Esta realidad del «pecado original», sin embargo, sólo puede ser percibida en tensión relacional con la otra realidad de la solidaridad corporativa que asocia la humanidad al acto redentor de Cristo, de la misma manera que el anuncio de la ira de Dios no puede entenderse separadamente del anuncio del «evangelio de la salvación».
Pablo presenta ahora al otro protagonista de la historia humana, el que verdaderamente le interesa: Cristo. Los dos personajes, sin embargo, no están en el mismo plano de igualdad. En realidad, no hay comparación entre el uno y el otro, pues el protagonismo del primero en el delito y la muerte queda anulado por la superabundancia del don y del «favor de un solo hombre, Jesucristo» (15). Si el Apóstol los compara proponiendo a Adán como «figura» de Cristo, es precisamente para resaltar la antítesis y el contraste entre ambos. Pablo intuye que solamente dejándose impactar por la violencia misteriosa del mal, representada en el ancestro de la humanidad, Adán, podemos revelar un poco el misterio del amor infinito de Dios mostrado en la muerte y resurrección de otro hombre, su hijo Jesús.
Pero Pablo no ve ya a Adán sino a aquel a quien Adán apunta y señala, y de quien es «figura» por contraste: Cristo. Ya no contempla a la humanidad sometida al pecado y a la muerte, bajo la ira de Dios, sino bajo la vida y la salvación reveladas en Cristo muerto y resucitado. A la condena del pecado original opone el Apóstol la sentencia de la salvación original que se extiende a todos los hombres -y mujeres- y que concede la vida (18). La acción creadora de Dios de la que surge el universo, la humanidad y todo cuanto existe, es ya para Pablo un acto de salvación, un don de amor en Cristo. Desde el principio «Dios estaba reconciliando al mundo consigo, por medio de Cristo, sin tener en cuenta los pecados de los hombres» (2Co_5:19). Por eso Cristo «es la imagen del Dios invisible, el primogénito de toda la creación» (Col_1:15), y por medio de Él, la Palabra, «todo existió y sin ella nada existió de cuanto existe» (Jua_1:1-3).
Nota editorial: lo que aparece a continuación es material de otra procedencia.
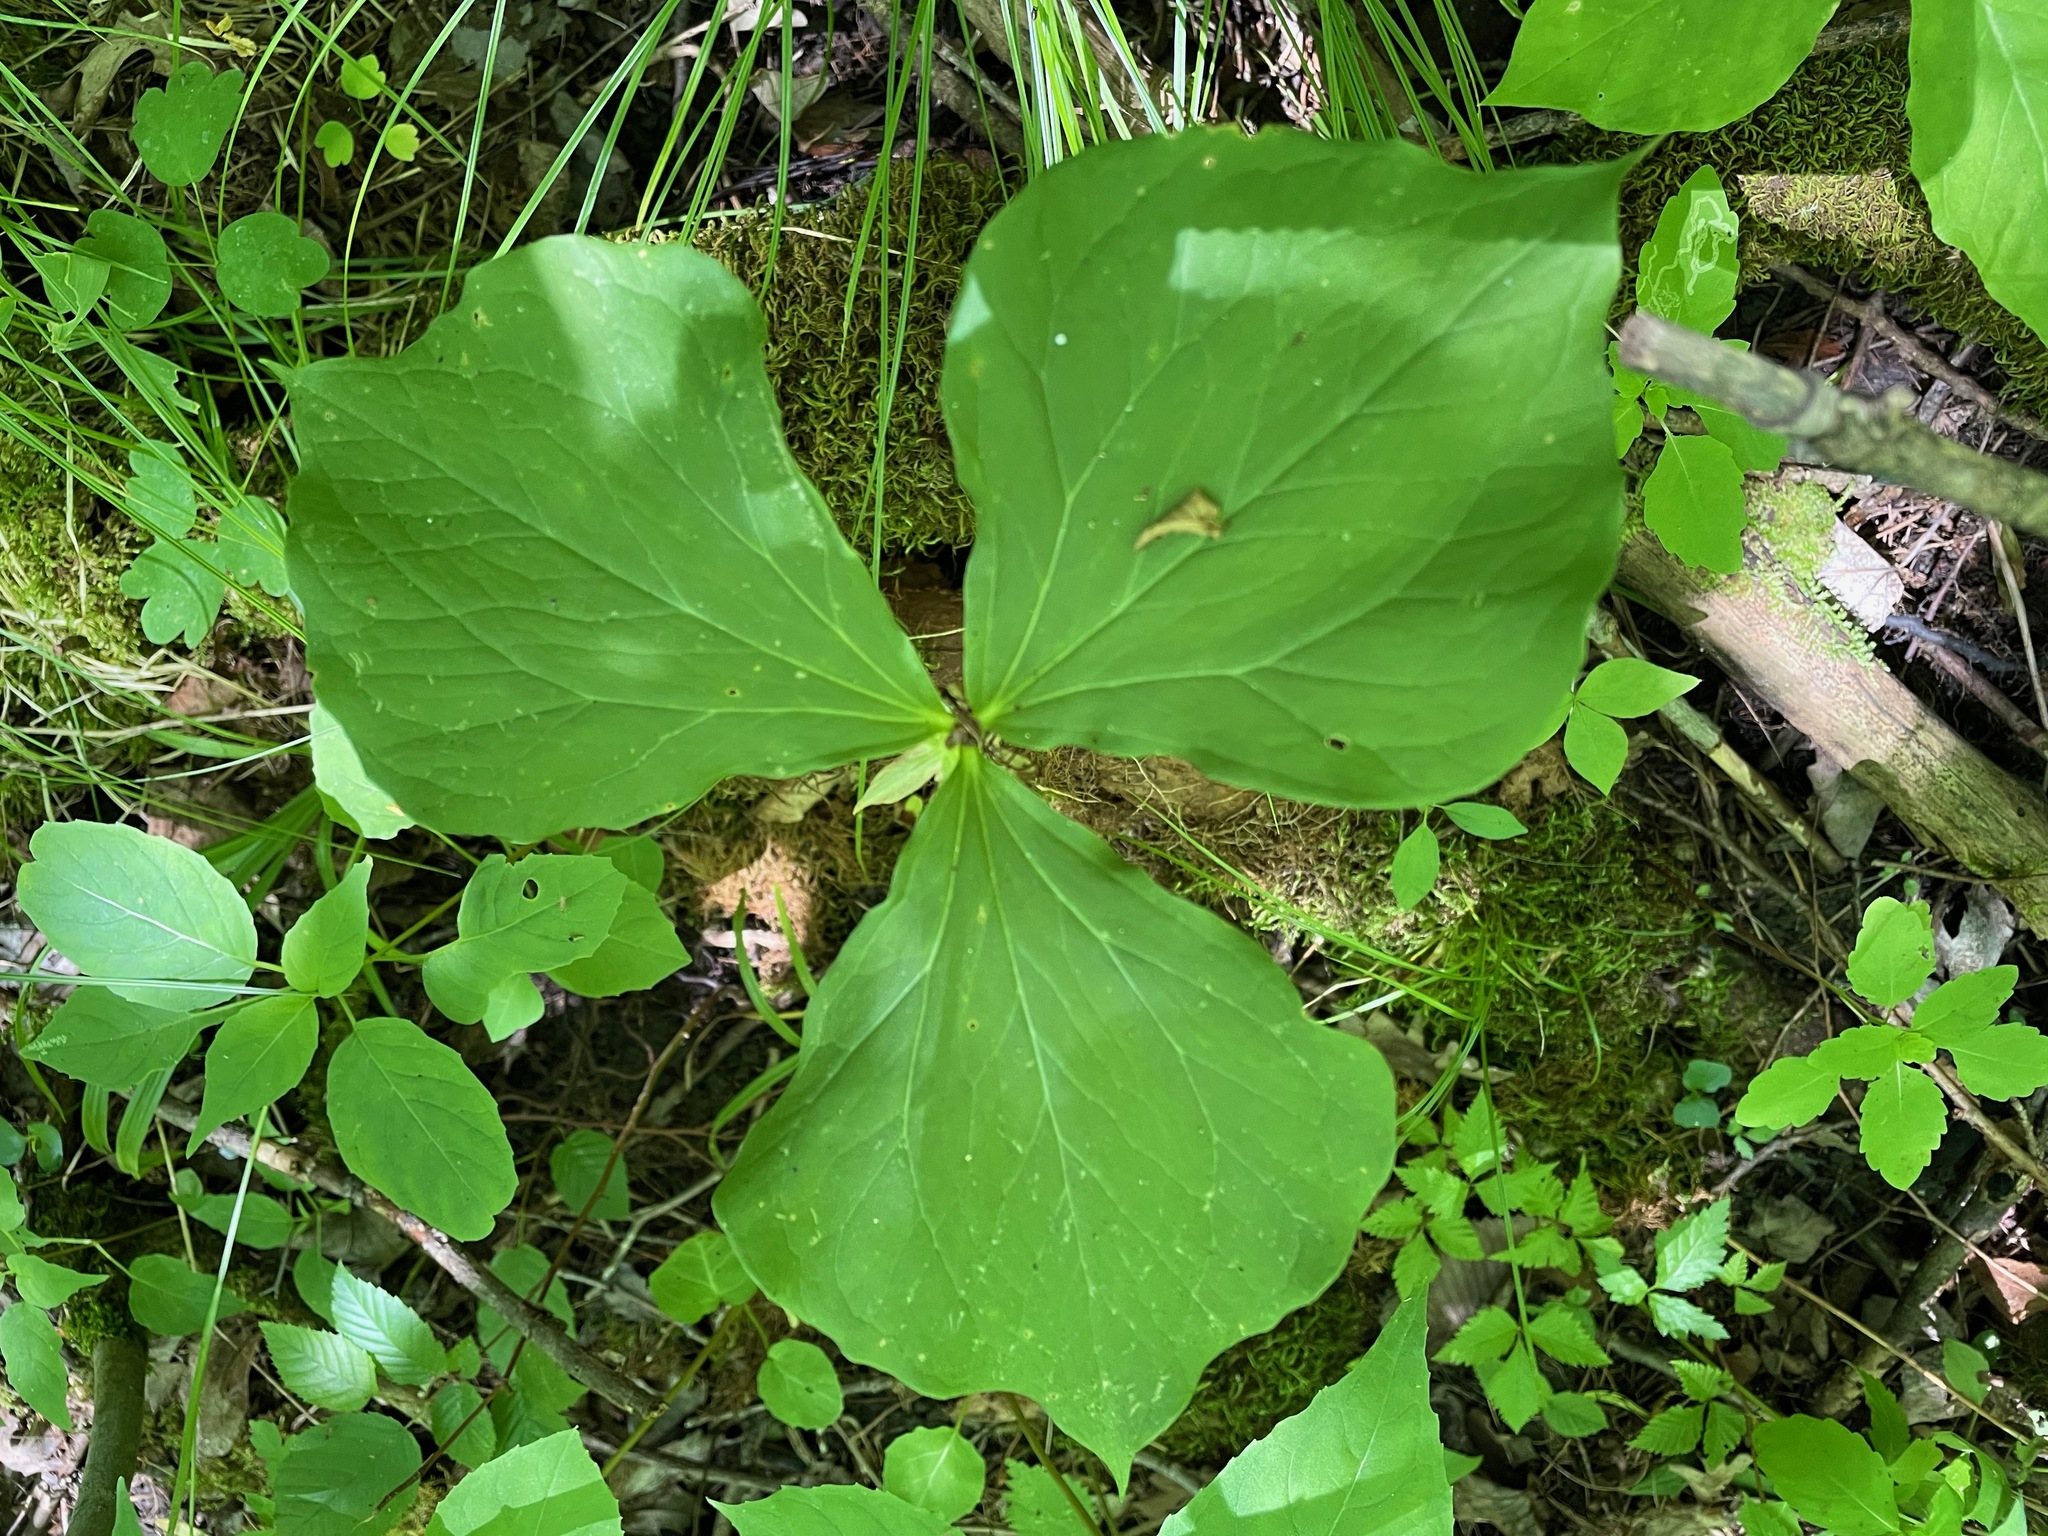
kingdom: Plantae
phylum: Tracheophyta
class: Liliopsida
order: Liliales
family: Melanthiaceae
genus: Trillium
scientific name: Trillium cernuum
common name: Nodding trillium
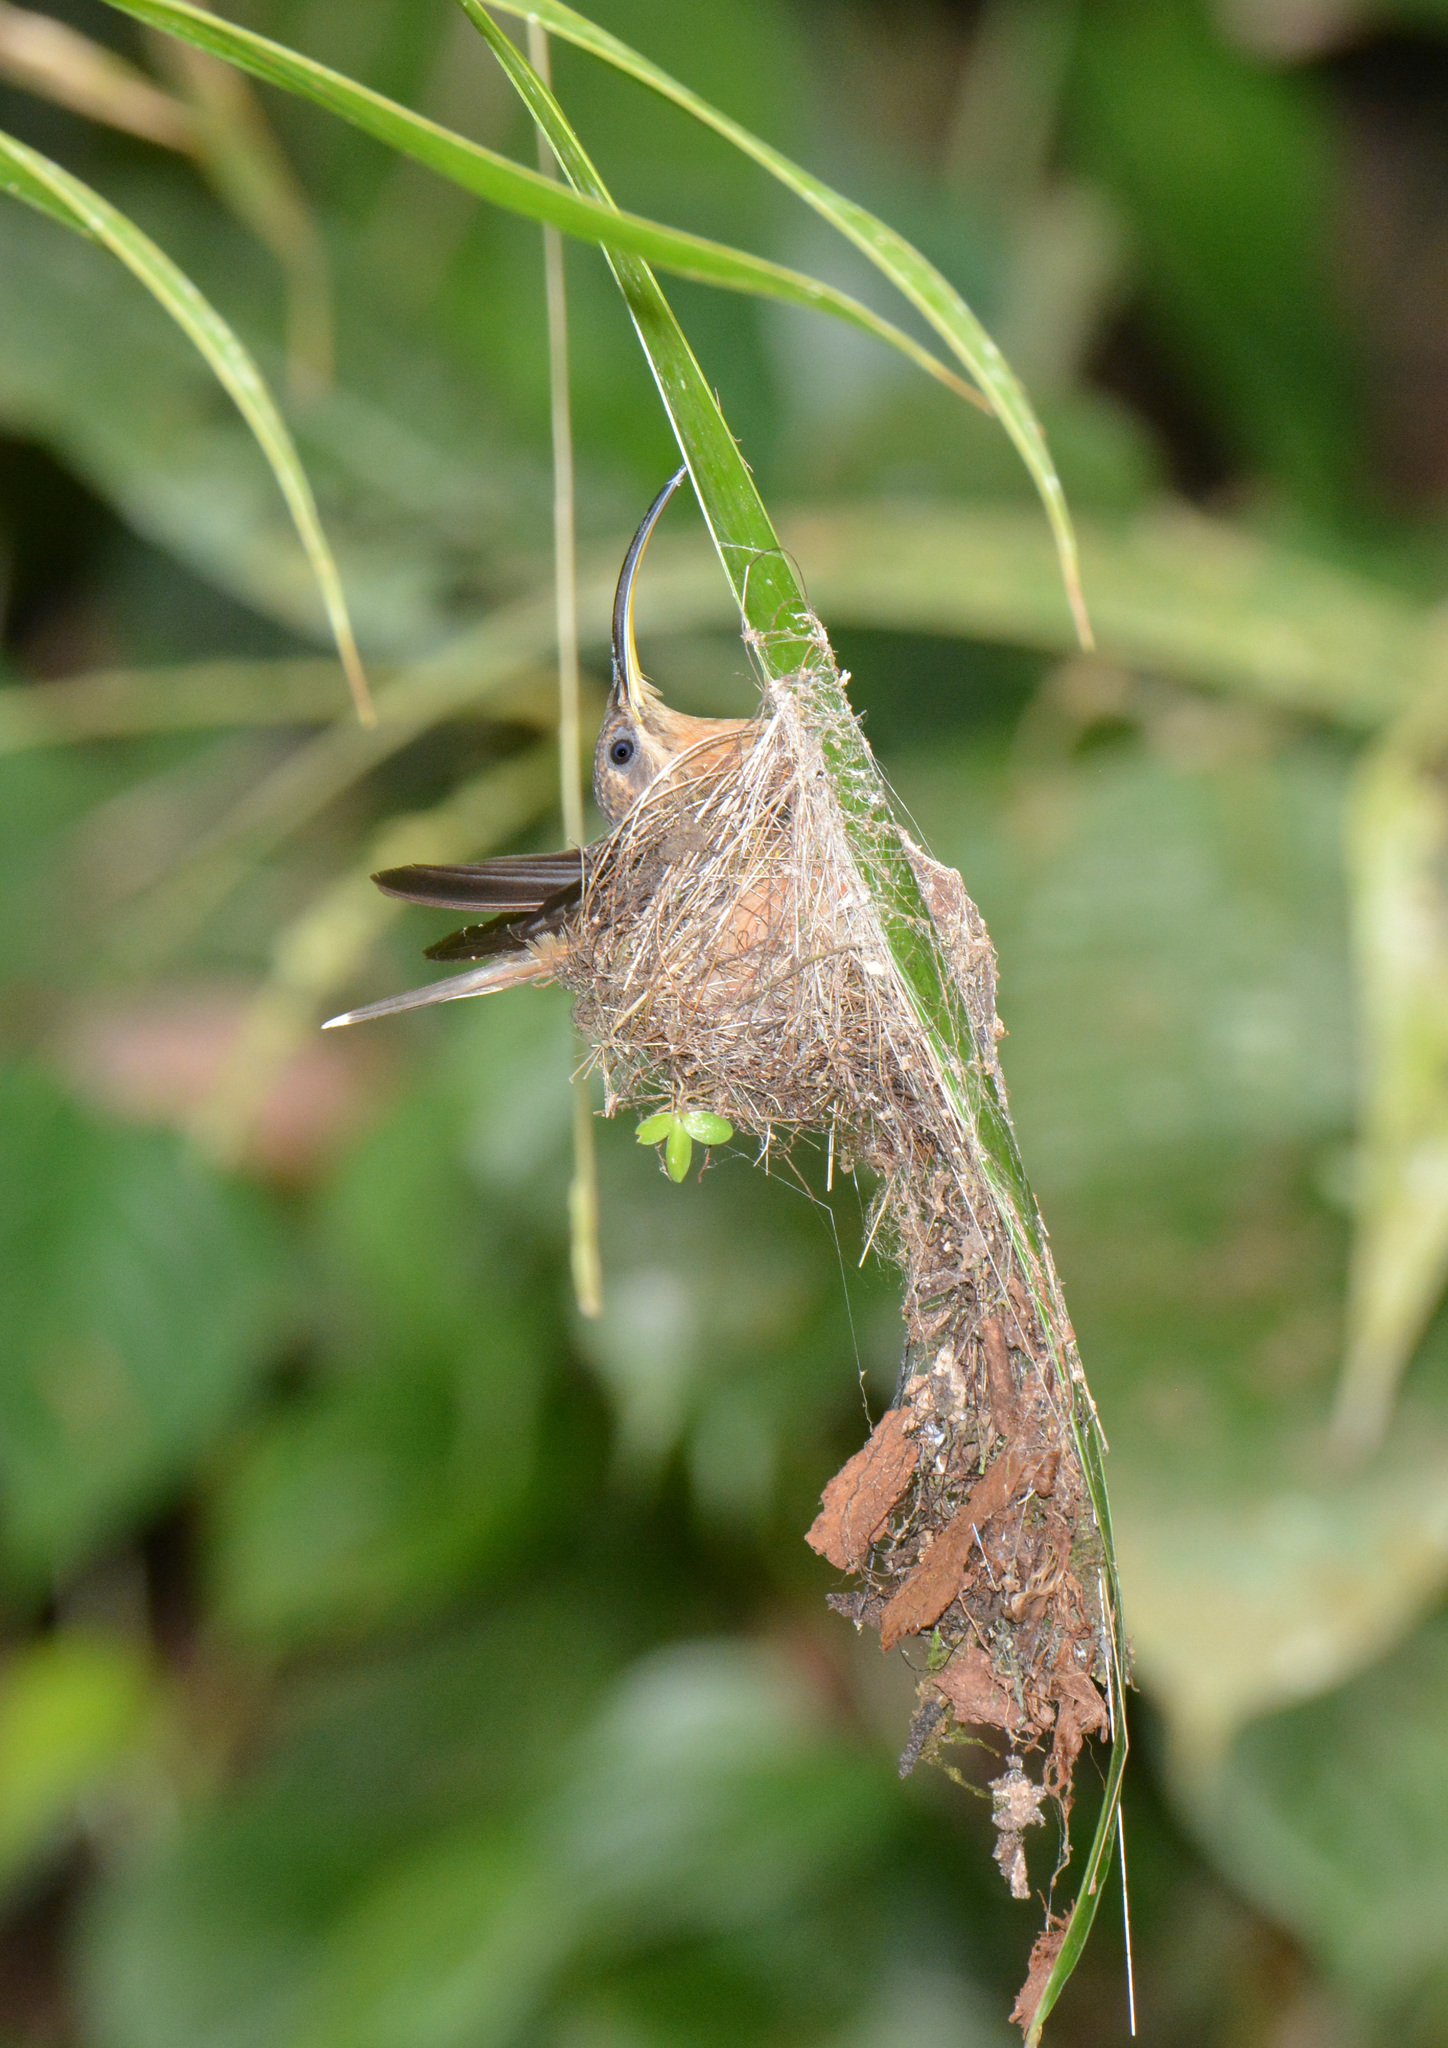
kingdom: Animalia
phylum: Chordata
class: Aves
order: Apodiformes
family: Trochilidae
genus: Glaucis
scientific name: Glaucis hirsutus
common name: Rufous-breasted hermit
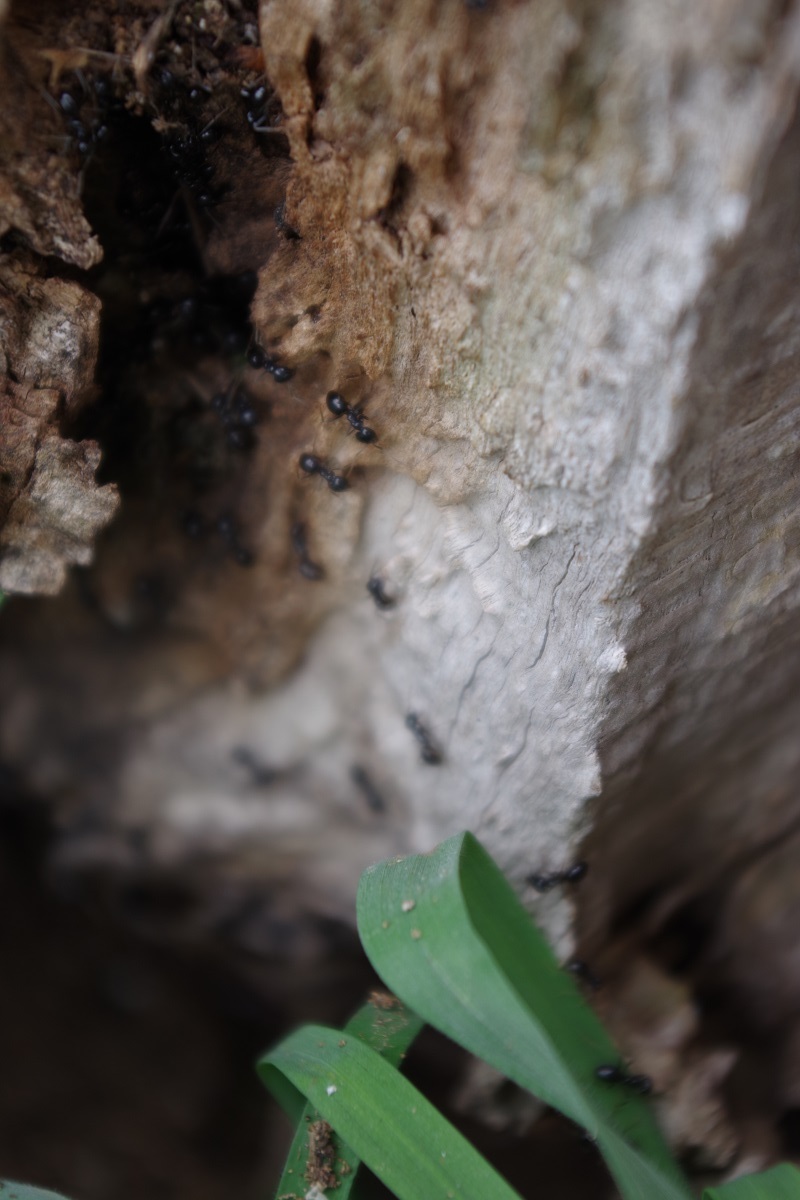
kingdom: Animalia
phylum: Arthropoda
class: Insecta
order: Hymenoptera
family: Formicidae
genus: Lasius
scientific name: Lasius fuliginosus
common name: Jet ant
No es ya el pecado y la muerte los que marcan los orígenes y el rumbo de la familia humana y de la entera creación, sino la reconciliación, la salvación y la vida y todo gracias al favor copioso (17), a la acción recta (18), a la obediencia (19) de uno, Jesucristo quien hizo que el delito fuera desbordado por la gracia (20) que reinará por la justicia para una vida eterna (21). San Agustín ha expresado mejor que nadie este desconcertante anuncio de Pablo con una no menos desconcertante afirmación: ¡Oh, feliz culpa! -Bendito Pecado- que nos ha traído semejante Salvador.